Last moments before 40
December 10, 2020
I am turning 40 in February. I am doing my best to appear stoic, but on the inside there is a full on freak out going on.
The time line that everyone tells me to ignore is screaming.
Time line: Did you do it? Did you make it?
Me: Do what?! What was I suppose to do?
Time line: SUCCEED!!
Me: Well shit…. that depends on the definition.
What would be a reasonable definition for success?

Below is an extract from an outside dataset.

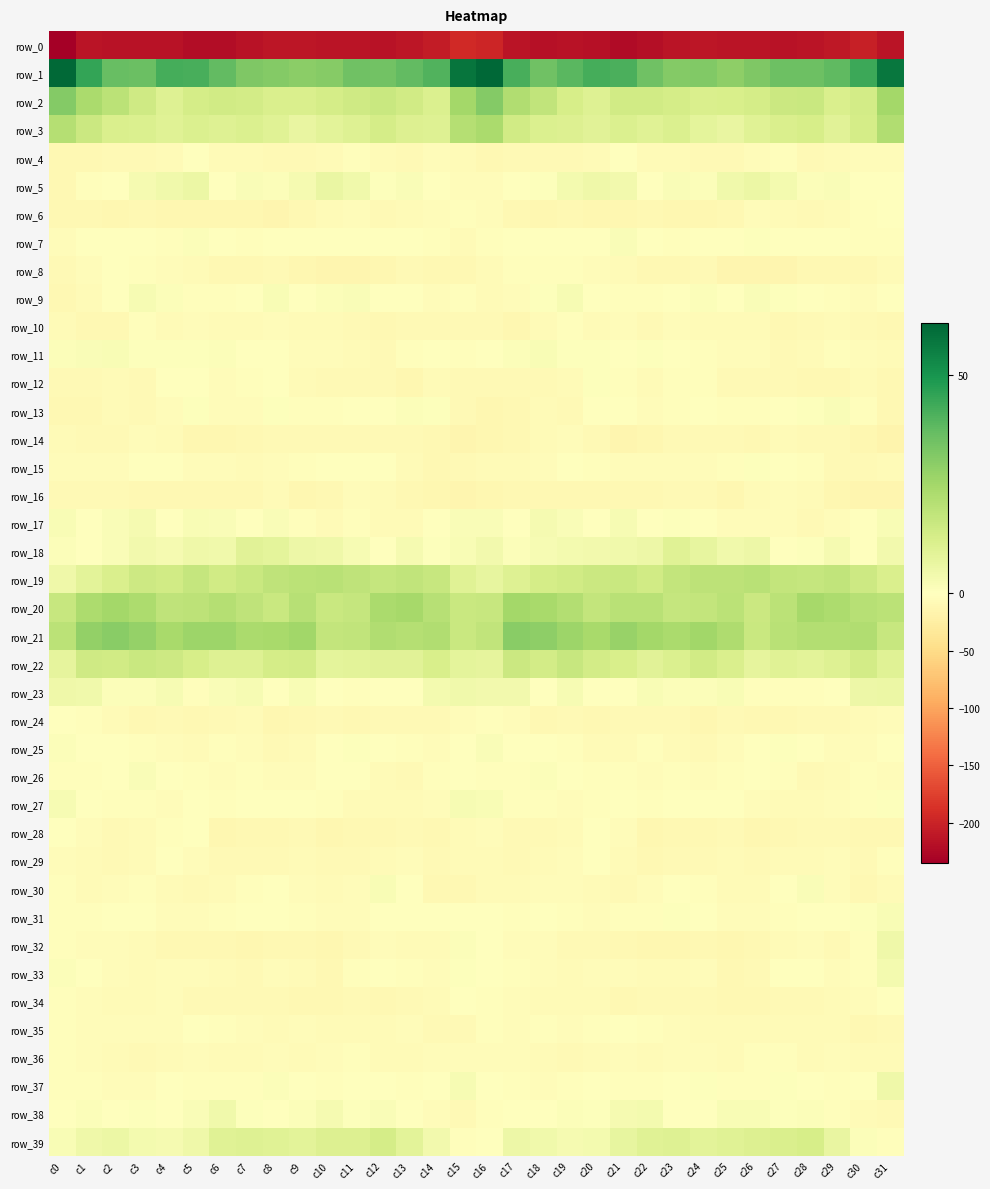

How many series are shown in this chart?

40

I have come to the realization that this definition should be less Instagram and Facebook and more current status of mental, physical, and financial stability.
Mental
My mental health is directly tied to whether or not I have purpose. I have a career and family. Yes, I have purpose. I am relieved that I enjoy what I do and do not dread going to work. I have specialized but have not finished a certification that I was working on. At one point I wanted my own practice and now I want to focus on other income streams that DO NOT require employees. I don’t want to sound cliche but somedays parenting feels harder than being deployed in a war zone.
Physical
My physical health is tricky. I have some chronic conditions that make life difficult. My structural issues are flat feet and scoliosis. Random pain, if my workouts aren’t consistent, are annoying. At this point in life I have back pain. I always have back pain. My knees creak. My shoulders are so tense that occasionally my fingers tingle. I feel like an old car that is more expensive to repair than replace.
Financial
My financial situation is ok but could be better. Over the past year I have noticed that I have been really loose in the purse strings. I have a lot of new stuff floating around here. The pile under the Christmas tree is pretty big. Living in a world where my only debt is my mortgage is freeing but not the end. I am suppose to still have my head down, either paying off my mortgage or stacking cash for retirement.
Because this list isn’t sitting at “Everything is perfect!!” I am not ready to say that the first 40 years ended like I wanted them too.